Take responsibility for your own wellbeing

Take responsibility for your own wellbeing

Resilience Centre

Take responsibility for your own wellbeing

A sense of wellbeing isn’t something you stumble upon or rely on other people or doctors to fix. It is a state of physical and emotional happiness that you have to nurture and work on constantly.

Wellbeing: an elusive term

Wellbeing has been broadly defined from two perspectives. The clinical perspective defines wellbeing as the absence of negative conditions while the psychological perspective defines wellbeing as the prevalence of positive attributes. It includes a person’s goods, benefits, advantages, interests, prudential value, welfare, happiness, flourishing, quality of life, etc.
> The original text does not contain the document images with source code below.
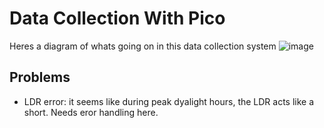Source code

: # Data Collection With Pico
Heres a diagram of whats going on in this data collection system
![image](https://github.com/user-attachments/assets/6a49523f-35dd-4db9-acb2-cfb075a23696)

## Problems

* LDR error: it seems like during peak dyalight hours, the LDR acts like a short. Needs eror handling here.
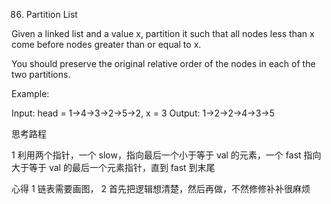86. Partition List

Given a linked list and a value x, partition it such that all nodes less than x come before nodes greater than or equal to x.

You should preserve the original relative order of the nodes in each of the two partitions.

Example:

Input: head = 1->4->3->2->5->2, x = 3
Output: 1->2->2->4->3->5

思考路程

1 利用两个指针，一个 slow，指向最后一个小于等于 val 的元素，一个 fast 指向大于等于 val 的最后一个元素指针，直到 fast 到末尾

心得
1 链表需要画图，
2 首先把逻辑想清楚，然后再做，不然修修补补很麻烦
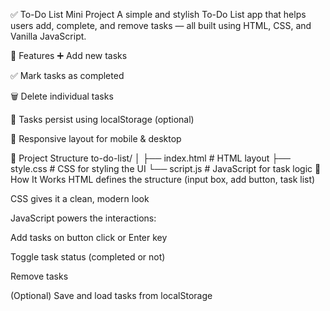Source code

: ✅ To-Do List Mini Project
A simple and stylish To-Do List app that helps users add, complete, and remove tasks — all built using HTML, CSS, and Vanilla JavaScript.

🚀 Features
➕ Add new tasks

✅ Mark tasks as completed

🗑️ Delete individual tasks

💾 Tasks persist using localStorage (optional)

📱 Responsive layout for mobile & desktop

📁 Project Structure
to-do-list/
│
├── index.html       # HTML layout
├── style.css        # CSS for styling the UI
└── script.js        # JavaScript for task logic
🧠 How It Works
HTML defines the structure (input box, add button, task list)

CSS gives it a clean, modern look

JavaScript powers the interactions:

Add tasks on button click or Enter key

Toggle task status (completed or not)

Remove tasks

(Optional) Save and load tasks from localStorage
In Madeleine L’Engle’s book, A Wrinkle in Time, a character says: “Life, with its rules, its obligations, and its freedoms, is like a sonnet: You’re given the form, but you have to write the sonnet yourself.” This means that we are responsible for our own wellbeing.

Writing the sonnet

To experience a feeling of wellbeing, you need to find ways to bring positive emotions and enjoyment into your daily routine. Here are a few things that can guide and empower you to take charge of your own wellbeing:

  • Take responsibility: Stop being the victim and start becoming an active participant in turning around your health and state of mind.
  • Come up with a plan: To improve your health and emotional wellness, set goals that are realistic and measurable so you can monitor your progress and achieve success.
  • Put together your team: One of the biggest keys to successful lifestyle change is having a good support network. People on your team can be your doctor, chiropractor, therapist, health coach, nutritionist, personal trainer, family and friends.
  • Join the “movement” movement: Research has revealed that aerobic exercise, as well as yoga and meditation, not only promotes health and energy, but also helps to alleviate mild depression and anxiety.
  • Give your body the sleep it needs: Happy people tend to live active, vigorous lives, yet reserve time for rejuvenating sleep. Sleep deprivation can result in fatigue, diminished alertness and gloomy moods.
  • Seek work and leisure that engage your skills: Happy people can usually be found in an environment that challenges them without overwhelming them.
  • Give priority to close relationships: Close, intimate friendships with those who care deeply about you can help you get through difficult times. Cherish your closest relationships by not taking them for granted, and share time together.
  • Focus beyond the self: It is important to reach out to others in need. Doing good to others also makes one feel good.
  • Keep a gratitude journal: Taking time each day to pause and reflect on some positive aspect of your life (such as friends, family, health, freedom, education, natural surroundings) may increase your wellbeing.
  • Nurture your spiritual self: For many people to focus on spirituality and religion provides a support community and a sense of purpose and hope. Research indicates that people who nurture religious or spiritual interests tend to be happier and cope better with crises.

Decide what makes you happy, then assess areas of your life where this may be lacking and set out to improve the situation. Healing comes from taking responsibility: to realise that it is you and no one else that creates your thoughts, your feelings and your actions.